Amid efforts to reach a hostage-release agreement ahead of the Muslim holy month of Ramadan, Israel’s War Cabinet on Saturday agreed to dispatch a delegation to Doha, Qatar, after “significant progress” was reported at the hostage negotiations in Paris.
U.S. President Joe Biden expressed hope this week that a deal could be reached within a week. “My national security adviser tells me that we’re close. We’re close. We’re not done yet,” said Biden. “My hope is by next Monday, we’ll have a ceasefire.”
However, Israeli Prime Minister Benjamin Netanyahu emphasized last week that while Israel was prepared “to go far” to secure the hostages’ release, it was not prepared to pay any price.
“Certainly not the delusional prices that Hamas is demanding of us, the meaning of which is the defeat of the State of Israel,” he said.
While Israel’s official position is that keeping up the military pressure on Hamas is the best way to secure the hostages’ release, Dekel-Chen believes the government is prioritizing destroying Hamas over freeing the hostages.
“The state failed on Oct. 7. It must not fail the 134 remaining hostages in Gaza because we as a people and a country will never recover if they are not returned to us alive,” he said.
Sagui, who grew up in the kibbutz, worked for the past 10 years on a project to convert old buses into mobile technological classrooms for underserved communities in southern Israel.
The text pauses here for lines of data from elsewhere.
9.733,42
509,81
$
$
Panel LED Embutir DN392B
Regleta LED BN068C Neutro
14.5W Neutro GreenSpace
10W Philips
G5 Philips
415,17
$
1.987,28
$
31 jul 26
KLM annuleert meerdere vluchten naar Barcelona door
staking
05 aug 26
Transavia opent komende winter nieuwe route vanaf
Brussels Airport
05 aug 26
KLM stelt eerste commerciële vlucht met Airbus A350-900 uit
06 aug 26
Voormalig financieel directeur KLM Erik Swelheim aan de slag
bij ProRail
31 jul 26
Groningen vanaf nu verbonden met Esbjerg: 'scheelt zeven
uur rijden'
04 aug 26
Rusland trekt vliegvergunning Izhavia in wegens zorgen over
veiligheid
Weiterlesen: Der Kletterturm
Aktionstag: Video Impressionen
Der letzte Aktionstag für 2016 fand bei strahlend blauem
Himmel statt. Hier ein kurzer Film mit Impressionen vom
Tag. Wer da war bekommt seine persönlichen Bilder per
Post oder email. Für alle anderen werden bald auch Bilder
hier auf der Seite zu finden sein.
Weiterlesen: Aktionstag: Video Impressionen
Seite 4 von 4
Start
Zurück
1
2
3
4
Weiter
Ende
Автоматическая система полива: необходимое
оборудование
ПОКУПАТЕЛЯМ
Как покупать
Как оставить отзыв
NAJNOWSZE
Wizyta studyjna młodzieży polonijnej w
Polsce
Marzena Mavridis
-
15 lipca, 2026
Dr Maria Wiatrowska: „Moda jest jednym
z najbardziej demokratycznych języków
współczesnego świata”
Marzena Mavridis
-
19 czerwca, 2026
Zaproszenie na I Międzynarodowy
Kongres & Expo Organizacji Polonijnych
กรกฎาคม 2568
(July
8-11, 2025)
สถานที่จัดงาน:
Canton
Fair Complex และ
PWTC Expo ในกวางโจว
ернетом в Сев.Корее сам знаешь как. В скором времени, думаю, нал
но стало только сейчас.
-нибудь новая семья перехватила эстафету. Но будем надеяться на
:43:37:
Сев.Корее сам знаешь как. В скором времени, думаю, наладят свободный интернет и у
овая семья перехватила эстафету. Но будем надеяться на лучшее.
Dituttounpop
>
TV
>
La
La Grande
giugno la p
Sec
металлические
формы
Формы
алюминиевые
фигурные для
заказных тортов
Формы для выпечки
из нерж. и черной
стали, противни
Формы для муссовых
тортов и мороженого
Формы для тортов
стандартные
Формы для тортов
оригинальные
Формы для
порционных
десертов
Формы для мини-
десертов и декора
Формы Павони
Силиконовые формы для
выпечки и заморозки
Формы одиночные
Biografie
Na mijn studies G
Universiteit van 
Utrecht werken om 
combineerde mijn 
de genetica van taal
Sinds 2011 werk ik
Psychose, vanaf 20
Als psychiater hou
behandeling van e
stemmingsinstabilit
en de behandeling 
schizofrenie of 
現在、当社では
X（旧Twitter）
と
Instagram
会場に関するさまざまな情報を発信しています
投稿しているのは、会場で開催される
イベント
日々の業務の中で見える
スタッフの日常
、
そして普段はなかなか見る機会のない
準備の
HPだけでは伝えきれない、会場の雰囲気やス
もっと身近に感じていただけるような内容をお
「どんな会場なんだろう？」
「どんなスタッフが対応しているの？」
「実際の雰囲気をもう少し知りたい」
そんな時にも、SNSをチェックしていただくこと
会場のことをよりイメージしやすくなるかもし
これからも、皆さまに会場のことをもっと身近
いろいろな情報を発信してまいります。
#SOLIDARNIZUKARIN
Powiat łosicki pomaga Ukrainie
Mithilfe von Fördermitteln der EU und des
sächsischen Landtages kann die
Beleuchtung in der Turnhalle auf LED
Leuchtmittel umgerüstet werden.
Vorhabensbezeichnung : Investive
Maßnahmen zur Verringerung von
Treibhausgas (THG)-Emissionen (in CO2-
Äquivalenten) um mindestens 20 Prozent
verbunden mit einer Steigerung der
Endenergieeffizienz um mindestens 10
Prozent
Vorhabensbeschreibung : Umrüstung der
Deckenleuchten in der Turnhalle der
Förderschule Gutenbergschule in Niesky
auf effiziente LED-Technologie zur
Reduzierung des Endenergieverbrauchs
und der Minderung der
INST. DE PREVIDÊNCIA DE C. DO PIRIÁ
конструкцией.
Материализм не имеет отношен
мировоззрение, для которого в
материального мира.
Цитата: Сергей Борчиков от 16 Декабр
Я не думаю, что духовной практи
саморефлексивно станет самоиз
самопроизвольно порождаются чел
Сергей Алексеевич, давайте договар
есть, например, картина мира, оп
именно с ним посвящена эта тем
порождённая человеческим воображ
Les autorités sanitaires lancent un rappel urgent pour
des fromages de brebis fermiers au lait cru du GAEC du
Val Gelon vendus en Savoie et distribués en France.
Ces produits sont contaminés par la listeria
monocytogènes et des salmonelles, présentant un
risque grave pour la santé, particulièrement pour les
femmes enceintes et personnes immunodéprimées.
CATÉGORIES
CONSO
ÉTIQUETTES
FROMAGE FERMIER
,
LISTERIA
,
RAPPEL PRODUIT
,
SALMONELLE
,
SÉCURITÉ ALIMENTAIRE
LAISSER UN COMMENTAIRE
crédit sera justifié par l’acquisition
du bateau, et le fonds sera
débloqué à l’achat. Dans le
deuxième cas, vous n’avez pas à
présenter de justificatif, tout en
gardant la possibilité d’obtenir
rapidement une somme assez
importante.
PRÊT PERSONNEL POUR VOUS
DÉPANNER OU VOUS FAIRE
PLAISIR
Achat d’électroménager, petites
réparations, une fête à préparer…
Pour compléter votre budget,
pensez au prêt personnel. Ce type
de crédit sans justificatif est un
On Oct. 7, he started work early, 200 yards from his home. He was one of the first to spot groups of terrorists infiltrating Nir-Oz.
Sagui sounded the alarm via the kibbutz’s internal Whatsapp group, which gave residents, including his family, some time to hide and lock the doors to their shelters. He managed to return home to check on his wife and two daughters before going out again to defend the community. He never returned.
When Sagui was abducted, his wife Avital was seven months pregnant. He has yet to meet his new daughter.
“Sagui’s daughters ask when their dad will be coming home and whether he’s hurt,” Dekel-Chen told JNS. “They ask why they can’t go home and when they will be allowed back to the kibbutz—we don’t have answers to these questions.”
Dekel-Chen spent three months with the rest of his family in a hotel in Eilat in the aftermath of the attacks, before moving to temporary housing outside Kiryat Gat with other members of the Nir-Oz community.
“Aside from taking care of my children, my grandchildren and other kibbutz members, I have been actively working both in Israel and the United States to get the hostages free,” he said. To that end, he is scheduled to be meeting Jewish community leaders, and possibly government officials, in the United States this week.
He intends to continue these efforts “until all the hostages are home and the remains of those who were killed on Oct. 7 or who died in captivity are returned,” he told JNS.
In the meantime, Dekel-Chen said it’s hard for him to picture himself returning to the place where entire young families were wiped out.
“The very reason why the State of Israel was created in 1948 was to protect its citizens from anything like what happened on Oct. 7,” he said.
“Something went terribly wrong in our national purpose and there can be no redemption for Israel as a Jewish and sovereign state if the hostages are left to die while in Hamas captivity,” he added.
“Sagui, we will get you home and your four girls are waiting for you.”